Whatever blended learning can or cannot do, Calkins, whose organization has given money to KIPP schools, cautions against seeing it as a way to save money. “If cost savings are the motivating factor for any school to be moving in this direction, they’re doing it for the wrong reasons,” he says.

This does not mean no one would do that. According to its staff directory, Carpe Diem Yuma, a 6-to-12 charter school in Arizona, has one teacher each in math, science, English and social studies — for 224 students. Using technology to cut costs could be particularly tempting for public schools on tight budgets and without access to the donations many charter schools receive.

Related: In Arizona desert, a charter school competes

While cost was a consideration at Empower, few view it as the driving force at KIPP. That said, there are financial incentives for KIPP and other schools to adopt technology. Grants and discounts to purchase equipment are available to schools that want to move toward blended learning. Overall, Frank says, the hardware “cost less than I had imagined.” On its website, KIPP acknowledges that “generous grants” from funders, including the Morgridge Family Foundation and the Bill & Melinda Gates Foundation, have enabled its schools to innovate with technology and “lead the charge.”

Yet hard evidence about the effect that blended learning has on student achievement at KIPP and elsewhere remains scant. Empower’s high scores seem to support its use of technology.
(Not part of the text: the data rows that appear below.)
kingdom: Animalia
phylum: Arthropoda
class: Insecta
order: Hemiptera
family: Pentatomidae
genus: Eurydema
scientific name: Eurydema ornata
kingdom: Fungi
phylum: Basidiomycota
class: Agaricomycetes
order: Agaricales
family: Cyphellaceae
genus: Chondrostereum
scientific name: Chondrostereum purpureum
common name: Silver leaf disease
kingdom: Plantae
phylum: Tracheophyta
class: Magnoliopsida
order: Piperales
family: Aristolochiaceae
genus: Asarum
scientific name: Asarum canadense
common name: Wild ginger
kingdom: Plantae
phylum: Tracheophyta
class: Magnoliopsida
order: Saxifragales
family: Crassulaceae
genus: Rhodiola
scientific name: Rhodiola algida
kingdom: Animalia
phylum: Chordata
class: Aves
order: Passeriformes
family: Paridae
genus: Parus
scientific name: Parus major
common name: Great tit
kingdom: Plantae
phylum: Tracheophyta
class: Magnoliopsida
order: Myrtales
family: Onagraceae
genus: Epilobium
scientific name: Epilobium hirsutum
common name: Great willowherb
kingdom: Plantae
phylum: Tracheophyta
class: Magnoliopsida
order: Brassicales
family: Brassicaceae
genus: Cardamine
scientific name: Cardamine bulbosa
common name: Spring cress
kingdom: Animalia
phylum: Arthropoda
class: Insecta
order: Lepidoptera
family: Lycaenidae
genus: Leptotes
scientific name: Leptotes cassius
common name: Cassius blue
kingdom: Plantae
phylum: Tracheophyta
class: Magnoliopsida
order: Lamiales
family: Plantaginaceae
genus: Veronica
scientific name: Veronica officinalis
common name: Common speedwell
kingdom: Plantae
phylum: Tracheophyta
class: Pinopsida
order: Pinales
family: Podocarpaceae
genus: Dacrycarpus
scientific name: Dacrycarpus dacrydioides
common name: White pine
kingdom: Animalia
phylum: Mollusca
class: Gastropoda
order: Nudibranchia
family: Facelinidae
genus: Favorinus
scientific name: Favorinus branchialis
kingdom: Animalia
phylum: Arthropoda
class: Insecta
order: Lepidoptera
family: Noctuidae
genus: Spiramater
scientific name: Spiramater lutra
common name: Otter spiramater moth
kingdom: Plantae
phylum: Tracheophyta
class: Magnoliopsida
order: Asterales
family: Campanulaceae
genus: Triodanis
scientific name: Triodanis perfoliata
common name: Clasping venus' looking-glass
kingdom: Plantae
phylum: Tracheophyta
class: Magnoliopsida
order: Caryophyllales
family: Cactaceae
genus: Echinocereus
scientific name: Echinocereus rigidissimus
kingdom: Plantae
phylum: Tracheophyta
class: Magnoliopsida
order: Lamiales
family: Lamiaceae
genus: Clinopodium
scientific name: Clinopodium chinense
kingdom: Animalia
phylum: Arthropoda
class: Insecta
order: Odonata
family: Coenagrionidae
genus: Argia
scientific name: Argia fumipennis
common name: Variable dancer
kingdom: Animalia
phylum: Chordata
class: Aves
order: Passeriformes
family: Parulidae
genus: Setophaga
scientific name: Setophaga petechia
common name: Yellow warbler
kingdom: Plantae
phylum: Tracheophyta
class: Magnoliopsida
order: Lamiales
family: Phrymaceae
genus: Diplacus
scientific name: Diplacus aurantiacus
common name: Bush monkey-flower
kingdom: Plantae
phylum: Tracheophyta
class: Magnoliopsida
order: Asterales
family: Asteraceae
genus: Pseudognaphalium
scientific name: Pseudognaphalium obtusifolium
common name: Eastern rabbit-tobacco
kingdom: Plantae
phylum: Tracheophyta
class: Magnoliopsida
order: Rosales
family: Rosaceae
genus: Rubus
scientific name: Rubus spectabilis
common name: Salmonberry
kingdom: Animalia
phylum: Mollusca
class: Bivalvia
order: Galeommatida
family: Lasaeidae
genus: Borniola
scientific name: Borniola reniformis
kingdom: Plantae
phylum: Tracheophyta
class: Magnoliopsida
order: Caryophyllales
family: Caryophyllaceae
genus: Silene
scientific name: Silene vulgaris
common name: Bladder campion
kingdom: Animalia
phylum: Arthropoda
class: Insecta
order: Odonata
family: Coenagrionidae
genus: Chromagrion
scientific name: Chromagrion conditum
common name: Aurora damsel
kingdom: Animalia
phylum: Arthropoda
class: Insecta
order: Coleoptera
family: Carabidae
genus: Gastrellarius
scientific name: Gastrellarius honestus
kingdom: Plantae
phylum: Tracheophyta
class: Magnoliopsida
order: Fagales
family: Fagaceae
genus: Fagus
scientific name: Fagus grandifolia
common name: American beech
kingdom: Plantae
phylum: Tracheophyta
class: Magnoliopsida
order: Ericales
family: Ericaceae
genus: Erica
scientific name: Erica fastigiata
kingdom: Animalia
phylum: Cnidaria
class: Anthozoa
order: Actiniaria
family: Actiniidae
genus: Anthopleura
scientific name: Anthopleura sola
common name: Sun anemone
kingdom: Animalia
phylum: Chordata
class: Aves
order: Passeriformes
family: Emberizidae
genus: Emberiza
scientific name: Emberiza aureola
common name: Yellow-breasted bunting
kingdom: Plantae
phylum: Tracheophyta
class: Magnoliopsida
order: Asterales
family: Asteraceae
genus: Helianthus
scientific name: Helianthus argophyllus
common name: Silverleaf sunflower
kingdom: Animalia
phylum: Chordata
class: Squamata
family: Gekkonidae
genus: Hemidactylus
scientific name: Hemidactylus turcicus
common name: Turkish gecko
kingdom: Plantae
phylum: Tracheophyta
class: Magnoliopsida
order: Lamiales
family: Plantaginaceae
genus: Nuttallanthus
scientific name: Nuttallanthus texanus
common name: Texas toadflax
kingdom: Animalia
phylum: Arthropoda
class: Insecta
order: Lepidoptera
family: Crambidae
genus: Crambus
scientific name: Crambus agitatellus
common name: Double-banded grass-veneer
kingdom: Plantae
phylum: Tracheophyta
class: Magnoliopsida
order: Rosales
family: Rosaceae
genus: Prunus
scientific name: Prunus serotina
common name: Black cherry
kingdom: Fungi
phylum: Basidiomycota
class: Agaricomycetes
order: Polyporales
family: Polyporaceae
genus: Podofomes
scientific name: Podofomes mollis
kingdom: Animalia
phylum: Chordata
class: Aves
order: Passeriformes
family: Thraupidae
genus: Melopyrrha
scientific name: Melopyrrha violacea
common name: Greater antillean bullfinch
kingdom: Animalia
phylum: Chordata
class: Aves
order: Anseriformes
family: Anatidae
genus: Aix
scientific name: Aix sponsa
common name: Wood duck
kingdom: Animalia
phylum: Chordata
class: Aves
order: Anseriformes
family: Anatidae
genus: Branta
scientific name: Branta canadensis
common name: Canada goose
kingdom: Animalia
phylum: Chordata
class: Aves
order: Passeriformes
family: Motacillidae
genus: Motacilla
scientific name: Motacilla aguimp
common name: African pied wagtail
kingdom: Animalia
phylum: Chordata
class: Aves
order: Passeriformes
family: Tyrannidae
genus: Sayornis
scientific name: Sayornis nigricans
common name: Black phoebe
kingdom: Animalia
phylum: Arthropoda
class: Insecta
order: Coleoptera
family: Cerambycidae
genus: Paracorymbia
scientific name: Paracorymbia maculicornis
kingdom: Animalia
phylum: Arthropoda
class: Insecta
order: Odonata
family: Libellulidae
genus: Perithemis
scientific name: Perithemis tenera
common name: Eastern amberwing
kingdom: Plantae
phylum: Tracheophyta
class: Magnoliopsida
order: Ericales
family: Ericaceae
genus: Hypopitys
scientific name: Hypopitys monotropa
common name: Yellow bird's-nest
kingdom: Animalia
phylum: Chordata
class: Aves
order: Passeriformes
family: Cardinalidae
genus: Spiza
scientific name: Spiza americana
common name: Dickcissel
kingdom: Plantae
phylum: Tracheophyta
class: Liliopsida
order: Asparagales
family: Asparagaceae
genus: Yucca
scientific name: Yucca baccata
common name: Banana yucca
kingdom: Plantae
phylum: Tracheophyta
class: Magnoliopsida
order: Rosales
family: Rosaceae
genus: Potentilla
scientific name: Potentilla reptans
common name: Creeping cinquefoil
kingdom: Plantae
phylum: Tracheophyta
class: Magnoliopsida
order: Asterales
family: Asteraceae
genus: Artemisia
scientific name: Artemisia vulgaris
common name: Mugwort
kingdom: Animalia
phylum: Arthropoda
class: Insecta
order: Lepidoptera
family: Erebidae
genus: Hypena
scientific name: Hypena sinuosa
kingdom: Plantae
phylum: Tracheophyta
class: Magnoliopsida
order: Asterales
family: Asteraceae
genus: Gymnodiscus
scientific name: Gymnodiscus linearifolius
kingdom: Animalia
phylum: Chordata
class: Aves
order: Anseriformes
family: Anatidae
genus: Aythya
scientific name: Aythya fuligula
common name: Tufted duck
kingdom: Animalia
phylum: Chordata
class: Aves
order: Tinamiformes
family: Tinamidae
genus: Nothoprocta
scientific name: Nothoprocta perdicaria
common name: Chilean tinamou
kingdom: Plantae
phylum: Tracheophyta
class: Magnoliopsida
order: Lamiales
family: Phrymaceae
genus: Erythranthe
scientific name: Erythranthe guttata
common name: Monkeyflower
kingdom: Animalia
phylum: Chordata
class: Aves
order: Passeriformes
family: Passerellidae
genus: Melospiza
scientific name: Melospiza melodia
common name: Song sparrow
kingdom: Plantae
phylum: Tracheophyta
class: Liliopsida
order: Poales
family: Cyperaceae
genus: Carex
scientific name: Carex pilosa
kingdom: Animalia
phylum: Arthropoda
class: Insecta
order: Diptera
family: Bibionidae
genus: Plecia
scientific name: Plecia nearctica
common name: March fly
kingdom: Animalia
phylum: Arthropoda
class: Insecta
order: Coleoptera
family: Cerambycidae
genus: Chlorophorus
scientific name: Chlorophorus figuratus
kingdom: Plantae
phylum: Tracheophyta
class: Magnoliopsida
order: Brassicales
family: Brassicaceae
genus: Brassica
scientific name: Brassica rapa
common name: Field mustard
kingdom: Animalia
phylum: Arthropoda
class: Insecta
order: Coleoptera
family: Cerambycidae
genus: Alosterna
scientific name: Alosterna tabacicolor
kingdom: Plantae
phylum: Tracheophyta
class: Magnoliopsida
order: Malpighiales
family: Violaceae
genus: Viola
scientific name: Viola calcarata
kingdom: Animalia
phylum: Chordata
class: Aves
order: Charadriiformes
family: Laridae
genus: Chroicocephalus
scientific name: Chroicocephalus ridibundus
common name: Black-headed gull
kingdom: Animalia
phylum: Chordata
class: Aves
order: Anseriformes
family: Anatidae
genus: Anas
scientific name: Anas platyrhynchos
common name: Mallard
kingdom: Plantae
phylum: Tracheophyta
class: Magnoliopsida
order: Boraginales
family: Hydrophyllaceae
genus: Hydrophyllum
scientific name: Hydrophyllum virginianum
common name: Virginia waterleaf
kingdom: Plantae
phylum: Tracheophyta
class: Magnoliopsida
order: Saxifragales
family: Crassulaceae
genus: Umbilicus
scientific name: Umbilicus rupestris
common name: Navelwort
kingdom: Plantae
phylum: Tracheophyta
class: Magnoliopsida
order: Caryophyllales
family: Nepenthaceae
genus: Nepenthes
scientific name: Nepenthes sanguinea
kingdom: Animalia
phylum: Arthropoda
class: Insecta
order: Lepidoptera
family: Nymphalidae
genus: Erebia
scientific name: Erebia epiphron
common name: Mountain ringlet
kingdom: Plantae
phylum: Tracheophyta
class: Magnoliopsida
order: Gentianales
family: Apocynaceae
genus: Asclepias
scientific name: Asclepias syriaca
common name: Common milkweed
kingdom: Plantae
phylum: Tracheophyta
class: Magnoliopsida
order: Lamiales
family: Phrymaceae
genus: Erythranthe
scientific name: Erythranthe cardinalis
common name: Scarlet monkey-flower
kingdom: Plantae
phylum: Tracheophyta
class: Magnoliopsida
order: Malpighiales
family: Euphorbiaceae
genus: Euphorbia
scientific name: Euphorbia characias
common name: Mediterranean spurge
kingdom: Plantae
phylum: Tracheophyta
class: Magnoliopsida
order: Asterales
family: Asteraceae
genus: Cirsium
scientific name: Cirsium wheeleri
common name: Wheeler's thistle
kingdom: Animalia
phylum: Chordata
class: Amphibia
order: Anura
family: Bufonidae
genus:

There is little test data for Obras because Texas does not offer state tests until third grade, and the school doesn’t have a third grade yet. On the national Measures of Academic Progress assessment that all KIPP students take, 88 percent of Obras students met or exceeded target scores in math, and 74 percent met or exceeded target scores in English, KIPP reports.

Many KIPP schools without blended learning, though, have also shown strong results. And that’s the point, some at KIPP might say. “It’s always been about teachers first and foremost working with our kids in small groups,” says Kerr. “The responsibility is always on the adults, not on the computer, to meet the needs of preparing the child.”